Assignment Questions:
Answer the following questions, in a couple sentences each, in the cell provided below
List the key tasks you accomplished during this assignment?
Describe the challenges you faced in addressing these tasks and how you overcame these challenges?
Did you work with other students on this assignment? If yes, how did you help them? How did they help you? Be as specific as possible.
List the key tasks you accomplished during this assignment?
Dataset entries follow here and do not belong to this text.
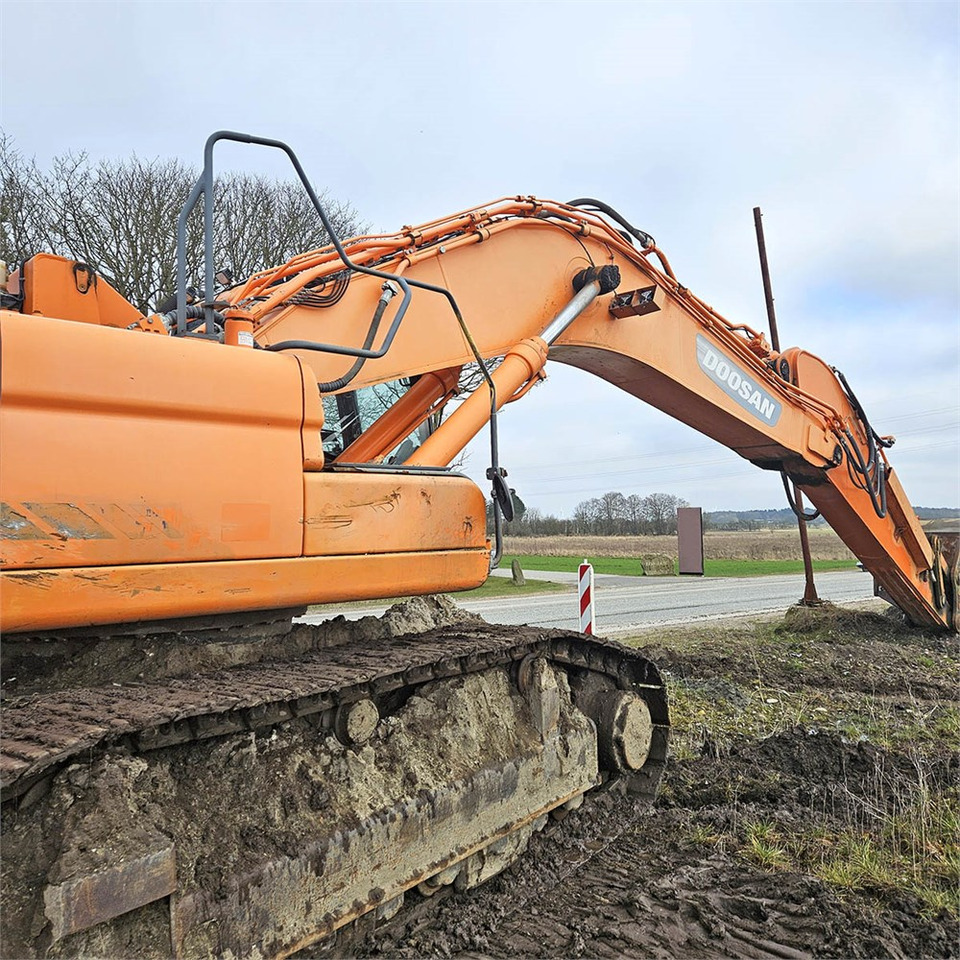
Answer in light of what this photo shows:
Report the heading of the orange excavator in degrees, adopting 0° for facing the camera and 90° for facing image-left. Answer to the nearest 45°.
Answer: approximately 225°

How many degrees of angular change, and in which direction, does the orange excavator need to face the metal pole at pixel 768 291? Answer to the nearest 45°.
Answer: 0° — it already faces it

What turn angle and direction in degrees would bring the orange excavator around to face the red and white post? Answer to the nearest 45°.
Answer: approximately 45° to its left
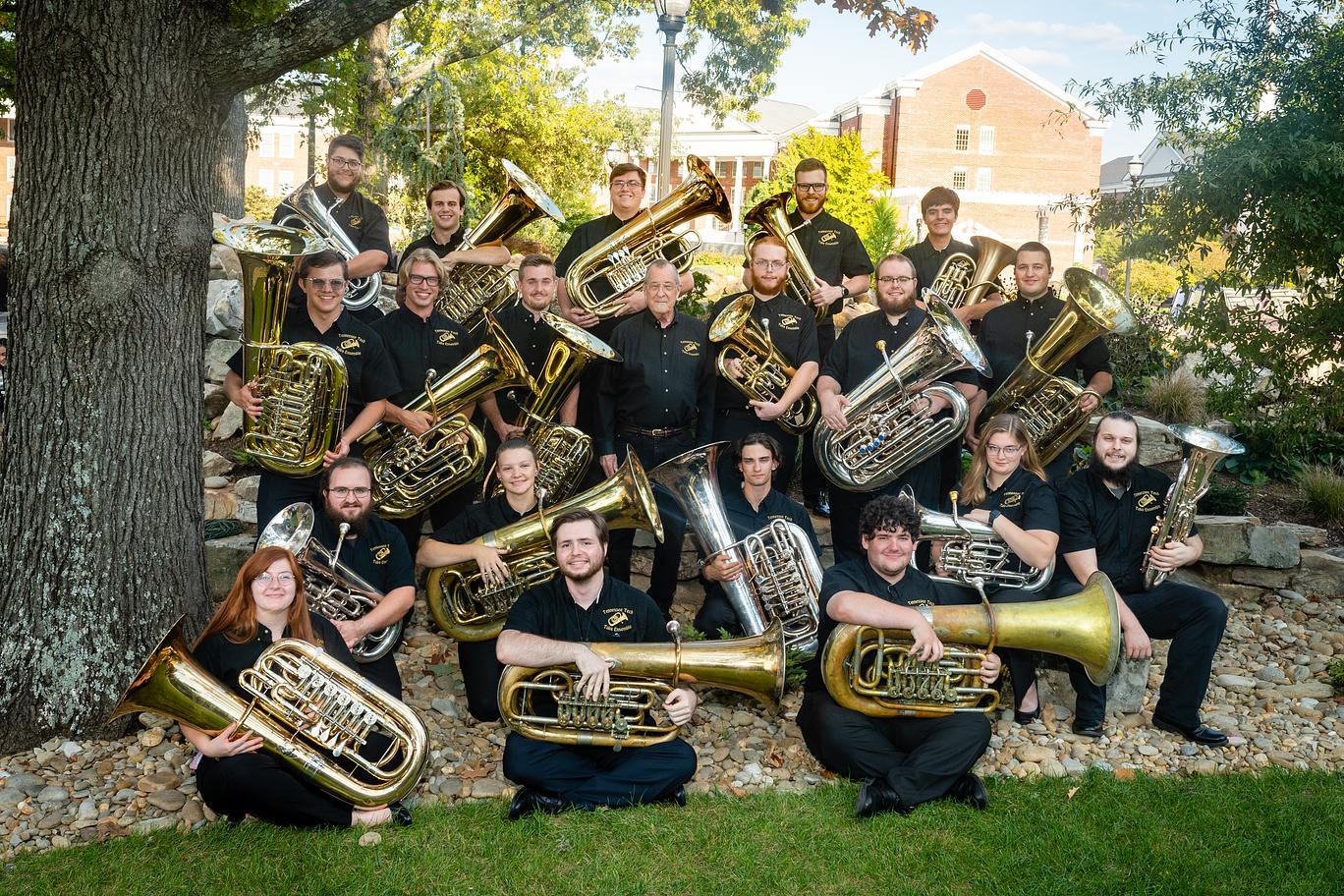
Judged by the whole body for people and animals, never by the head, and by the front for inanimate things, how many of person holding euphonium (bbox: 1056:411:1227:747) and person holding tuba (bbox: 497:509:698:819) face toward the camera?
2

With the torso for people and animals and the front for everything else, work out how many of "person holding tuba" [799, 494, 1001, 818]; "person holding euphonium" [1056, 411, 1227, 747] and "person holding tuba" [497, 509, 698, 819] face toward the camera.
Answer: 3

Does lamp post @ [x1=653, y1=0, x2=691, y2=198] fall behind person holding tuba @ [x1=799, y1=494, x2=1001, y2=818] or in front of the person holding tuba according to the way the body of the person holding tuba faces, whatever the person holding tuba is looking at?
behind

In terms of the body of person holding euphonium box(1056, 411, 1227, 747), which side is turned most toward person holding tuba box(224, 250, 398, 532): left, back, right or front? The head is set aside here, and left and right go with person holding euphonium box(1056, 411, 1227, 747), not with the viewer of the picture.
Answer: right

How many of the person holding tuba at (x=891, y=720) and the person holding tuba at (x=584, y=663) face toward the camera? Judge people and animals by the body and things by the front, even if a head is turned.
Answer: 2
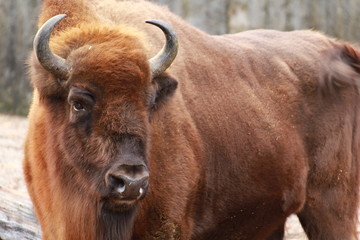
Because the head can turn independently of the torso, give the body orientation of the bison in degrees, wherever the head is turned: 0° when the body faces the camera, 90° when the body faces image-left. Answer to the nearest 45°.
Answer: approximately 45°

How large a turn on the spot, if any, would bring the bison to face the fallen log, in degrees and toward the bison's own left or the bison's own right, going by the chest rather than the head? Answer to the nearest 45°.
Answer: approximately 45° to the bison's own right
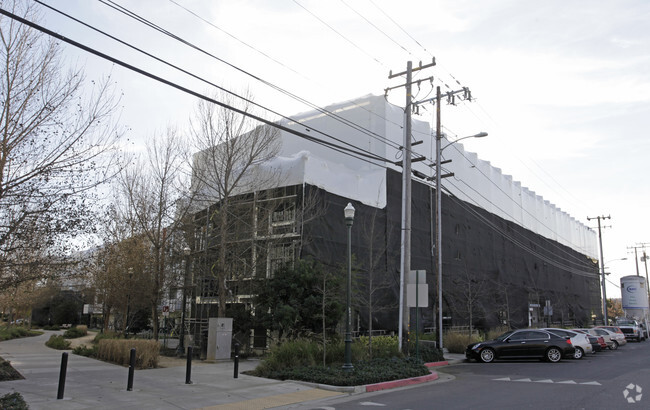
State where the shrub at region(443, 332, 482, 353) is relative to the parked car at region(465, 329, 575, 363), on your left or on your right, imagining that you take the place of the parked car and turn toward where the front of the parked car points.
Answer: on your right

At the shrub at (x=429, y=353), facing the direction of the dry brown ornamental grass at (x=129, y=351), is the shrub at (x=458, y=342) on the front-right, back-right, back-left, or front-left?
back-right

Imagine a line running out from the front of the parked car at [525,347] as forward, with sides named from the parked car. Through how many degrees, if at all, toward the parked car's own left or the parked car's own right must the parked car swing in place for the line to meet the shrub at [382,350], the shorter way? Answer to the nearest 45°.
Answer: approximately 45° to the parked car's own left

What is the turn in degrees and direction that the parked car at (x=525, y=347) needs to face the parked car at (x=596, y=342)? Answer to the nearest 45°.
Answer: approximately 135° to its right

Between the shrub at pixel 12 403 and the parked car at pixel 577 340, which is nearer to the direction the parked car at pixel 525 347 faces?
the shrub

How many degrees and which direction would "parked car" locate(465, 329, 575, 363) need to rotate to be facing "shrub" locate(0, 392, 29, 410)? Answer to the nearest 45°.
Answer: approximately 45° to its left

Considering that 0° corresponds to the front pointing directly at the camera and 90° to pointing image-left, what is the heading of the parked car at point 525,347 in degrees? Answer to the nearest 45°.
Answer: approximately 90°

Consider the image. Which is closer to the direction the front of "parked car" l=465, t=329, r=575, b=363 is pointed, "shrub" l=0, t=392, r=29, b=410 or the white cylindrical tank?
the shrub

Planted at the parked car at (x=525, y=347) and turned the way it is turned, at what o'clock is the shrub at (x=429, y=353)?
The shrub is roughly at 11 o'clock from the parked car.

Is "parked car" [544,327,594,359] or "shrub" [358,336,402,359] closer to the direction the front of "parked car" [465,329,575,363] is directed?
the shrub

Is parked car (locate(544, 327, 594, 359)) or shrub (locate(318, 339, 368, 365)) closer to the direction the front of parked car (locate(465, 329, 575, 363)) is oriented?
the shrub
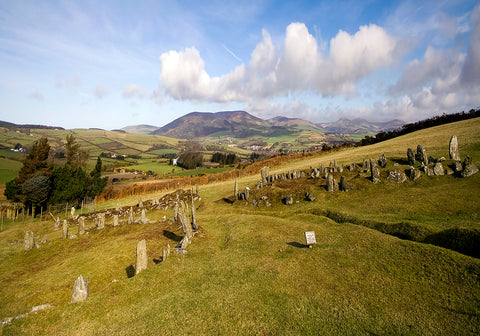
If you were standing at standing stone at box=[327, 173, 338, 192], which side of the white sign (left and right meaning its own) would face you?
back

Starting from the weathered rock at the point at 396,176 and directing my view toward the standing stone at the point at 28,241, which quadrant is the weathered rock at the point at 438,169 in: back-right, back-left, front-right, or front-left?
back-left

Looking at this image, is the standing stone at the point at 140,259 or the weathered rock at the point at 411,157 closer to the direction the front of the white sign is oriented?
the standing stone

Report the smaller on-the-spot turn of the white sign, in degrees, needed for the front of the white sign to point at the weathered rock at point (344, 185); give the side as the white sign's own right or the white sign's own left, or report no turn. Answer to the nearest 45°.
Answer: approximately 180°

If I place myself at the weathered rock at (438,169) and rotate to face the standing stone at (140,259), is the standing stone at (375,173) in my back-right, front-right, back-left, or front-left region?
front-right

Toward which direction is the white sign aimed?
toward the camera

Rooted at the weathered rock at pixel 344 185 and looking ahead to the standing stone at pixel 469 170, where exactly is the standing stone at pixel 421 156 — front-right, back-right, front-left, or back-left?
front-left

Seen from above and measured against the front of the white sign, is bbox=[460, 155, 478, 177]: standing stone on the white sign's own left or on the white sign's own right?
on the white sign's own left

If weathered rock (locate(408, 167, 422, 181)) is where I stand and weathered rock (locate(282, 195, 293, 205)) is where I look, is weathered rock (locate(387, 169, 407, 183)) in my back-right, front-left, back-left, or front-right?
front-right

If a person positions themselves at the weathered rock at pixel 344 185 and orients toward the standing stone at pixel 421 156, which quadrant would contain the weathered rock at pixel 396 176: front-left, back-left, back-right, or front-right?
front-right

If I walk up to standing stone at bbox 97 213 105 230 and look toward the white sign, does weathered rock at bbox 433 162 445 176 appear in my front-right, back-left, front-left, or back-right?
front-left

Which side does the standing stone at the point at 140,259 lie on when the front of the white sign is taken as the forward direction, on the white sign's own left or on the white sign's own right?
on the white sign's own right

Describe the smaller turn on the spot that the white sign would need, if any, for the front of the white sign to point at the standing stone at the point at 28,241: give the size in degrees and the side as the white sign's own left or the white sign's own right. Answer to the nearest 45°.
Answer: approximately 90° to the white sign's own right
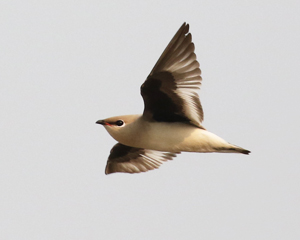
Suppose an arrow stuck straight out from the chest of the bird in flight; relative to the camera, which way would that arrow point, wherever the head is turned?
to the viewer's left
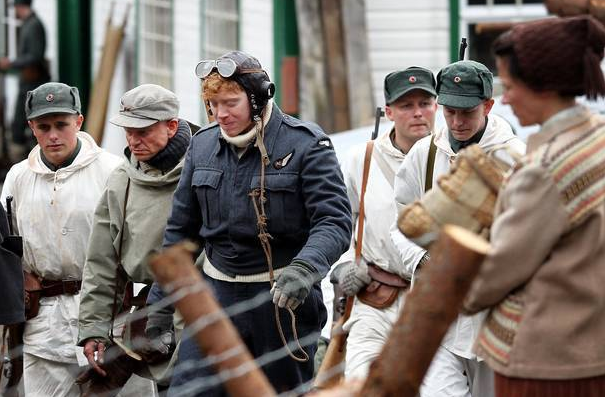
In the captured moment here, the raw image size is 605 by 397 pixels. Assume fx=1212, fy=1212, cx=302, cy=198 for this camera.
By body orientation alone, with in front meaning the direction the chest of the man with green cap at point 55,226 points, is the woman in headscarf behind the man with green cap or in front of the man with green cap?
in front

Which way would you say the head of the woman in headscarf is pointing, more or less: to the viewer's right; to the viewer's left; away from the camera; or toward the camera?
to the viewer's left

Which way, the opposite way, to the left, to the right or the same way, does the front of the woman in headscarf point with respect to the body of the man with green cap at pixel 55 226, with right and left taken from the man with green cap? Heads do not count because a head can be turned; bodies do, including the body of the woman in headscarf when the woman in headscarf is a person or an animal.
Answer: to the right

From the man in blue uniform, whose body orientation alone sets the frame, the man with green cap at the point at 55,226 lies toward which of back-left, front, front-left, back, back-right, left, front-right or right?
right

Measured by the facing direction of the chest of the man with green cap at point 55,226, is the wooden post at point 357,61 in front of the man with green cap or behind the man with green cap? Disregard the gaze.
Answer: behind

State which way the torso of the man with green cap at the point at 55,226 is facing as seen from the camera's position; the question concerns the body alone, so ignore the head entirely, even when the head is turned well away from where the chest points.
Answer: toward the camera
I gathered word frequencies, character frequencies, and character positional frequencies from "The Count of Monte Cristo". I printed the results as formatted tables and also plotted the frequencies as histograms.
Describe the challenges you faced in addressing these tasks and how you overcame these challenges?
I had to look up how to use the "sorted" function to sort a list of tuples. Each character has three positional frequencies (first letter in word, interior to word, and last letter in word). I had to decide how best to present these frequencies as histograms. I decided to plot them as three separate histograms.
Did you work with other students on this assignment? If yes, how did you help them? How did they help you? Be as specific as possibl
I did not work with anyone else on this assignment.